Fig. 1 Implication of RAAS overactivity in the cardiometabolic effect of obesity. Patients with obesity have some degrees of RAAS overactivity. Increased levels of renin, angiotensinogen, ACE, and upregulation of angiotensin receptor type 1 can promote the expression of SCAP, SREBP2, and lipogenic enzymes in the liver, leading to dyslipidemia and NAFLD. In return, higher cholesterol levels can stimulate RAAS overactivity. Finally, overactivation of RAAS and increased lipogenesis leads to NAFLD and a wide variety of cardiovascular conditions, including atherosclerosis, hypertension, myocardial infarction, stroke, and heart failure.

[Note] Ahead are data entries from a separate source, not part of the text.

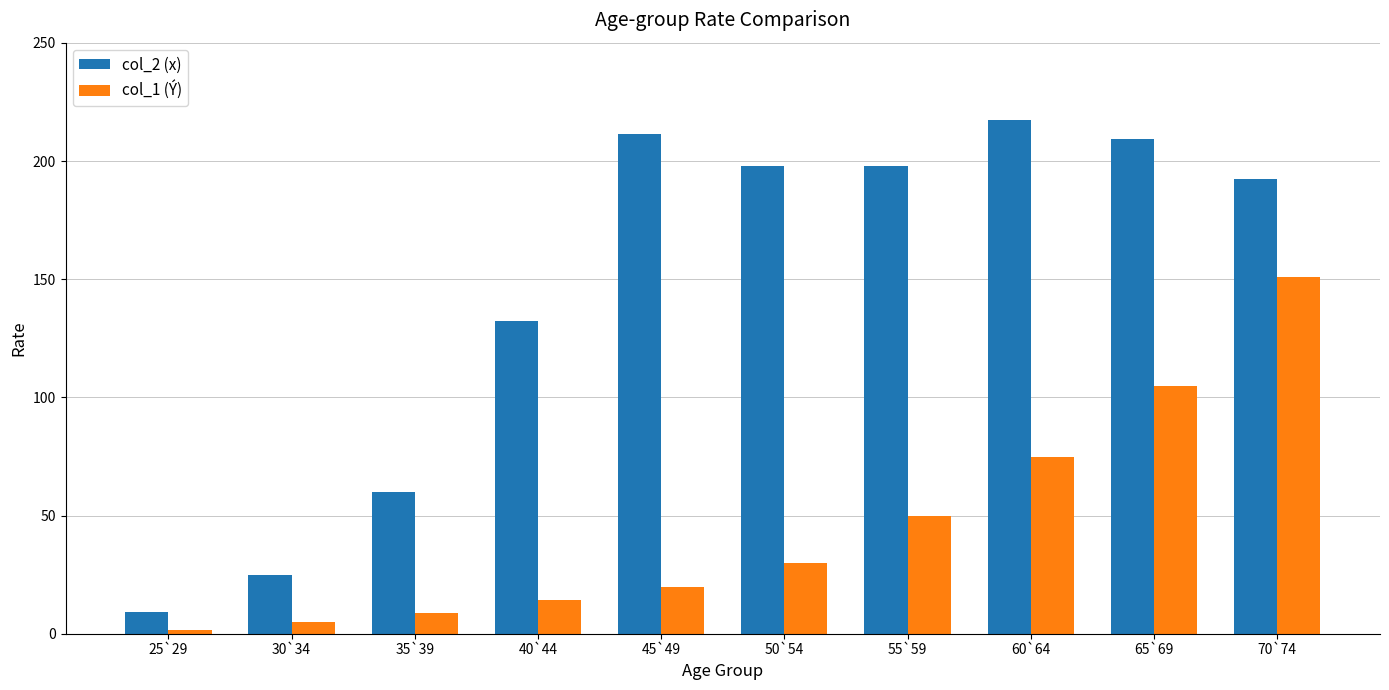

How many series are shown in this chart?

2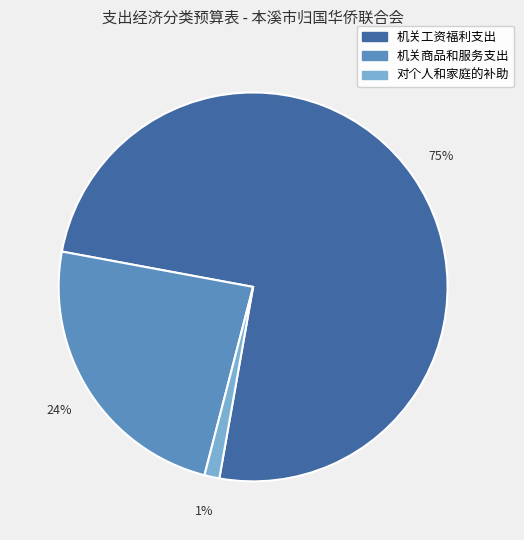

To the nearest percent, what is the difference between the largest and smallest slice percentages?

74%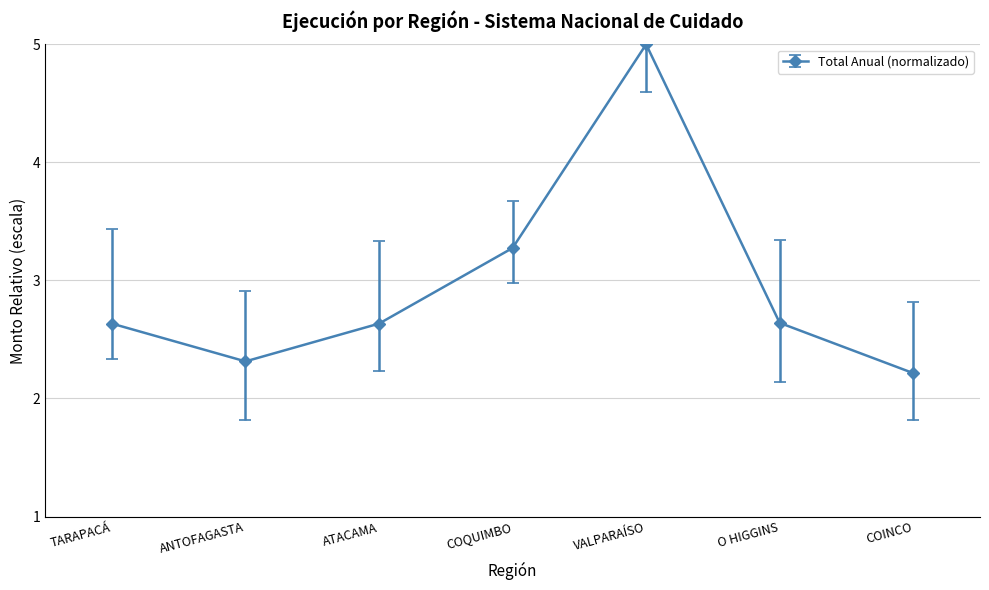

Between COQUIMBO and COINCO, which is larger?

COQUIMBO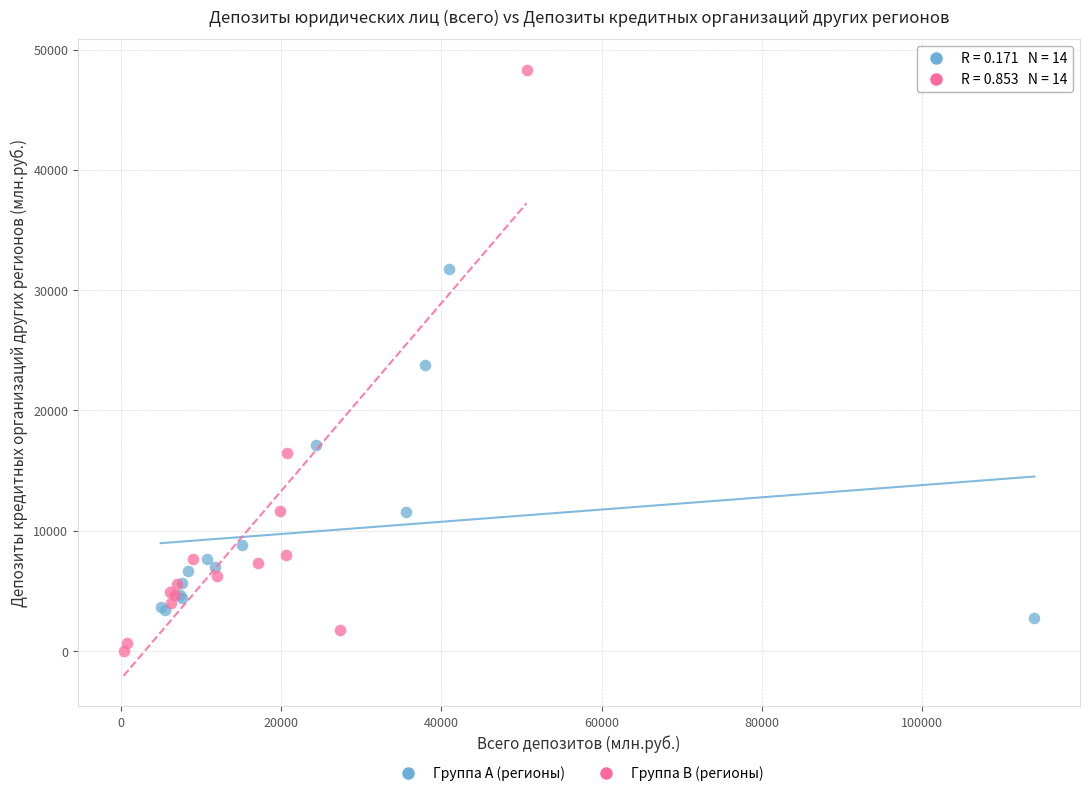

Which series has the largest Y range (max minus min)?

Группа B (регионы)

Fig. 2 The implication of endothelial dysfunction in the pathogenesis of obesity, NAFLD, and cardiovascular diseases. Obesity can diversely affect vascular biology and lead to perturbation of normal vascular physiology. Obesity upregulates the RAAS or induces hypersensitivity to angiotensin II. Similarly, obesity is associated with increased endothelin 1-mediated vasoconstriction and impaired eNOS-mediated vasodilation. Accumulation of visceral and subcutaneous fat also stimulates vascular and endothelial oxidative burst, and inflammatory cytokine release and leads to upregulation of adhesion molecules such as E-selectin and VCAM1. These alterations can progress to vascular remodeling, atherogenesis, and inflammatory cell infiltration. Endothelial dysfunction expedites the development and progression of NAFLD and NASH. On the other hand, NAFLD and NASH are risk factors for the aforementioned vascular and endothelial changes. Endothelial dysfunction gradually manifests as cardiovascular diseases such as ischemic heart disease, stroke, hypertension, peripheral artery disease, and heart failure.